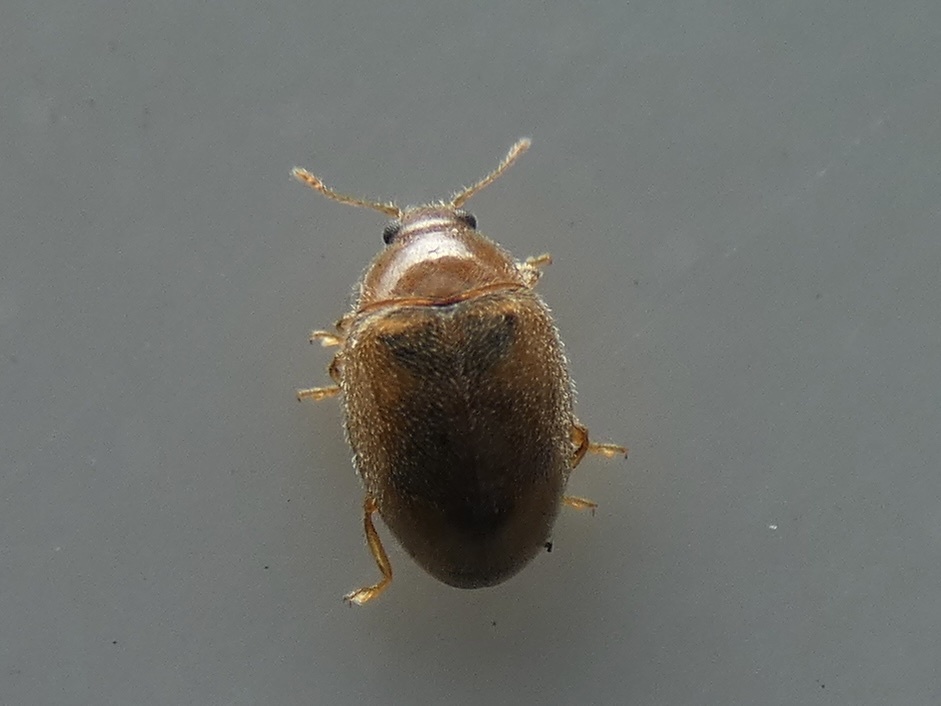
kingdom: Animalia
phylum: Arthropoda
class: Insecta
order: Coleoptera
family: Coccinellidae
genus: Rhyzobius
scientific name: Rhyzobius litura
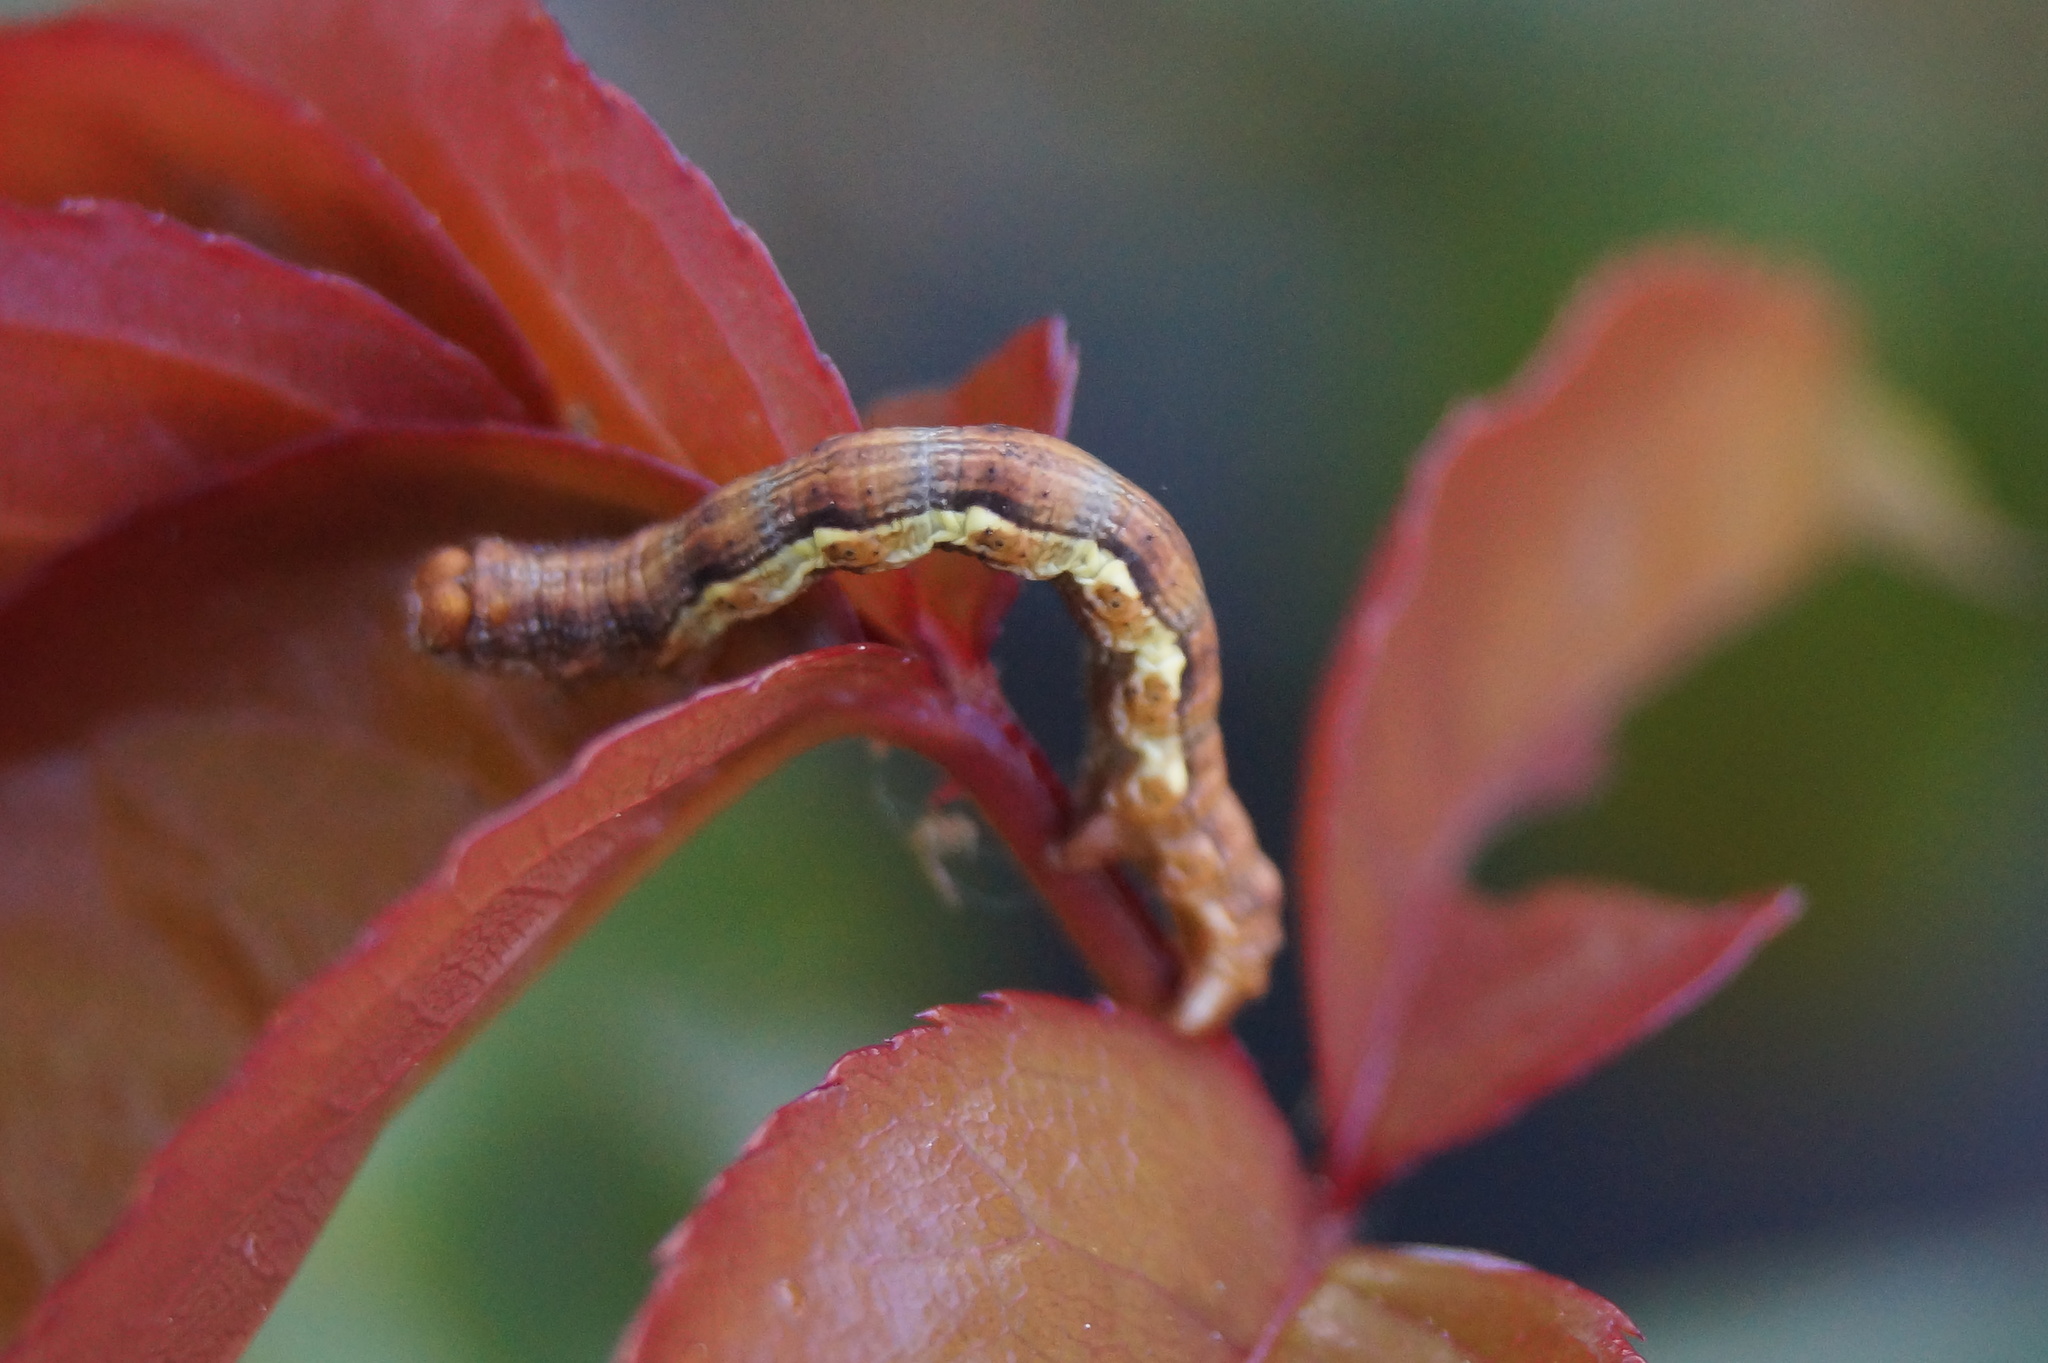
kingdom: Animalia
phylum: Arthropoda
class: Insecta
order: Lepidoptera
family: Geometridae
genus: Erannis
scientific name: Erannis defoliaria
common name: Mottled umber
_ _ _ _ _
**Written task**
Rewrite the entries from the line with "scientific name: Rhyzobius litura" through the end of the entries, swapping "scientific name" for "species name" and keeping everything else the same. Leave the pictures out.

**Answer to this task**
species name: Rhyzobius litura
kingdom: Animalia
phylum: Arthropoda
class: Insecta
order: Lepidoptera
family: Geometridae
genus: Erannis
species name: Erannis defoliaria
common name: Mottled umber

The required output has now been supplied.